§ **TAREFA 1**
Responda às seguintes perguntas com base no texto sobre o fanzine Mesinha de Cabeceira:
(a) Quantos exemplares tem a edição limitada de 2125?
(b) Por quem foi impresso o Mesinha de Cabeceira apresentado na publicação de 11 de julho de 2022?
(c) Quantos anos de existência atribui o texto ao MdC?
§ **TAREFA 2**
Prossiga o texto sobre o fanzine Mesinha de Cabeceira a partir do ponto em que termina.

§ **TEXTO EXTRAÍDO**
• • • • •

Mostrar mensagens com a etiqueta Matilde Basto. Mostrar todas as mensagens
Mostrar mensagens com a etiqueta Matilde Basto. Mostrar todas as mensagens

terça-feira, 2 de dezembro de 2025

#44: 2125



Este fim-de-semana, sai o novo número do Mesinha de Cabeceira com a BD 2125 de Matilde Basto - do mítico Casal de Santa Luzia (MdC #34) - no FLOP nos Açores e na Parangona (Lisboa).

É o divertido regresso de Matilde com esta BD intitulada feita para a mostra virtual do Story Tellers (em Benfica). Modesto panfleto que ironiza o convívio entre duas espécies lisboetas, os humanos e as baratas, Homos e Blattae, all together now!!

Edição limitada de 100 exemplares, 20 páginas 16,5x22cm agrafada, com uma capa em cartolina cinzenta. 

 Já se encontra na loja virtual da Chili Com Carne.

segunda-feira, 11 de julho de 2022

#34: Casal de Santa Luzia

 



O novo Mesinha de Cabeceira foi impresso em risografia pela super-bacana Mago Studio

Carambinha, o MdC também sabe andar na moda mesmo com 30 anos de existência!!

E não é só sobre... gatos!

• • • • •

§ **MATERIAL EXTRAÍDO**
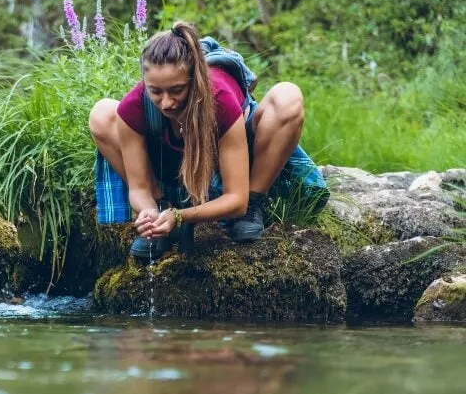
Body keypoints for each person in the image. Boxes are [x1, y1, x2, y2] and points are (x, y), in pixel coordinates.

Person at [88, 21, 327, 259]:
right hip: (169, 162)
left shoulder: (219, 100)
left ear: (195, 79)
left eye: (177, 90)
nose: (166, 102)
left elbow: (236, 199)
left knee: (288, 96)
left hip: (229, 158)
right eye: (156, 91)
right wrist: (149, 213)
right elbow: (138, 188)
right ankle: (161, 208)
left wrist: (181, 216)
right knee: (101, 113)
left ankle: (254, 204)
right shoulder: (136, 106)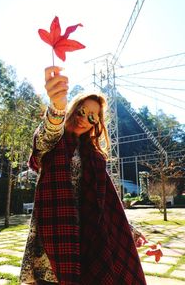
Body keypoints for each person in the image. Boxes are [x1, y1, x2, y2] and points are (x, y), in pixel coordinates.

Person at [20, 66, 147, 285]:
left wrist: (131, 231)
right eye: (80, 110)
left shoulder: (95, 157)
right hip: (53, 236)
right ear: (73, 108)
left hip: (88, 237)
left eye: (91, 117)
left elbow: (107, 202)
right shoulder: (54, 142)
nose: (83, 119)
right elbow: (46, 135)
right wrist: (57, 107)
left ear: (95, 125)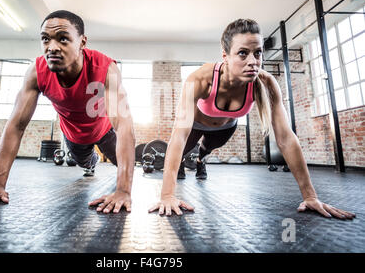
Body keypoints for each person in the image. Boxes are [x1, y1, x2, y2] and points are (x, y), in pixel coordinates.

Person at [149, 19, 356, 220]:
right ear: (225, 56)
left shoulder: (266, 83)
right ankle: (187, 162)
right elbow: (179, 135)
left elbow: (285, 138)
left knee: (205, 150)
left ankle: (200, 161)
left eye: (258, 53)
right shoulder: (201, 79)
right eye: (242, 53)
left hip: (225, 127)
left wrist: (310, 196)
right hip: (195, 125)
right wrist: (167, 196)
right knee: (183, 149)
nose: (253, 61)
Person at [0, 10, 135, 214]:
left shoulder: (105, 68)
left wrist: (123, 190)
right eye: (45, 39)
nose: (52, 47)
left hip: (105, 131)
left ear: (82, 42)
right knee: (84, 162)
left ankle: (102, 157)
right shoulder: (36, 72)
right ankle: (92, 159)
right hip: (74, 135)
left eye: (63, 39)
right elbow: (16, 125)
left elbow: (124, 125)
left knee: (124, 163)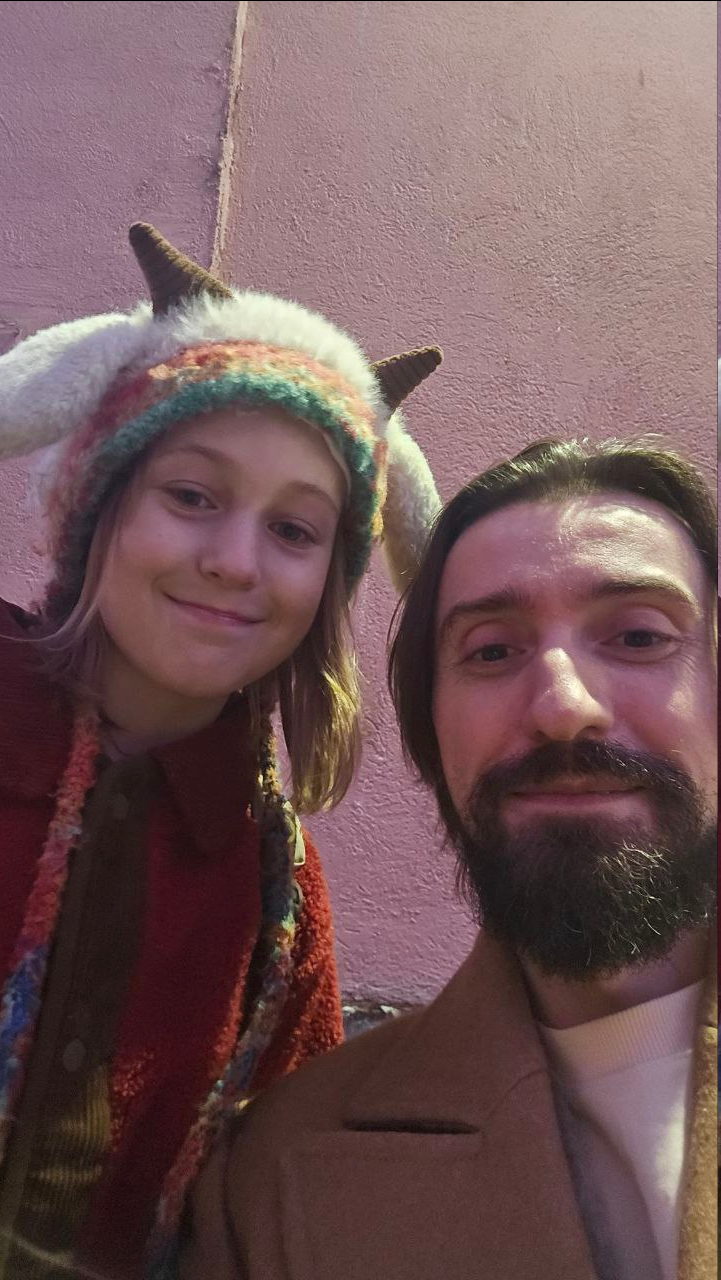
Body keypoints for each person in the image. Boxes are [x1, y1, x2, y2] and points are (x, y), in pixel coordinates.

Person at [0, 221, 442, 1279]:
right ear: (97, 503)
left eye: (294, 530)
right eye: (192, 495)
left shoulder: (276, 894)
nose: (236, 562)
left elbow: (272, 1194)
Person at [181, 438, 717, 1280]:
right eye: (492, 651)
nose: (563, 706)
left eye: (638, 636)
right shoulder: (262, 1185)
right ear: (431, 737)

• • • • •

§ **ÁREA DE RESPOSTA 1**
(a) 100 exemplares.
(b) Pela Mago Studio, em risografia.
(c) 30 anos.

§ **ÁREA DE RESPOSTA 2**
Casal de Santa Luzia é realmente mais do que isso. Matilde Basto (2001) vai mais longe nesta banda desenhada para criticar uma cidade - Lisboa, que não haja dúvidas - que se vende ao metro quadrado sem qualquer enquadramento ecológico ou sociológico. O ambiente da BD entra em algo de Fantástico - lembra superficialmente o início da série Gideon Falls - sem nunca entrar numa aventura sci fi espectacular. Se há fogo de artifício esse passa pela mix-art da autora.

BD de 48 páginas mais ou menos A5, impressa uma cor (verde) em risografia e uma capa a duas cores, é mais um fascículo deste zine que comemora os seus 30 anos, sendo que a obra foi realizada no âmbito de um estágio não-explorador da London College of Communication entre Março e Maio 2022.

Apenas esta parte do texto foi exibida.